ところで、この物語にはもうひとつ大きな仕掛けが動いている。それは物語の外にある仕掛けというもので、そのことに気がつくといっそうぞっとする。
 旧約聖書では、レベッカはアブラハムの子のイサクの妻なのだ。レベッカは兄エサウと弟ヤコブの双生児を産んだ。しかしレベッカは兄のエサウを排して、弟のヤコブを相続者とするために“画策”したのであった。“画策”というのはぼくが勝手にそういう言葉をつかってみたまでで、聖書には“努力”という言葉がつかわれている。が、どう見るかは見方次第であろう。

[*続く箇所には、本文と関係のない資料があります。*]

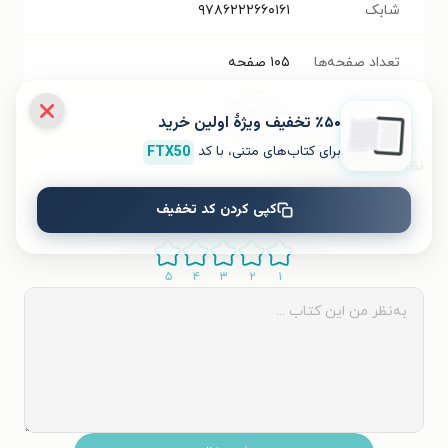
شابک
۹۷۸۶۲۲۲۶۶۰۱۶۱
تعداد صفحه‌ها
۱۰۵
صفحه
قیمت کتاب
۵۰۰۰
تومان
٪۵۰ تخفیف ویژۀ اولین خرید
برای کتاب‌های متنی، با کد
FTX50
نظر شما دربارهٔ این کتاب
کپی کردن کد تخفیف
به این کتاب چه امتیازی می‌دهید؟
۵
۴
۳
۲
۱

 いずれにしてもレベッカがヤコブを選んだことが、ヤコブをして選ばれた民の代表として約束の地への進行を可能にさせた。ヤコブは天使と闘い、イスラエル(神と対決した者)という名をもらう。やがてヤコブはラケルと結婚し、ここにイスラエルの12使徒が誕生する。
 すなわち、レベッカの計画がユダヤ=キリスト教の全構想を用意したのであった。デュ・モーリアがレベッカに託したサスペンスはヨーロッパ社会の始原に属するサスペンスでもあったのである。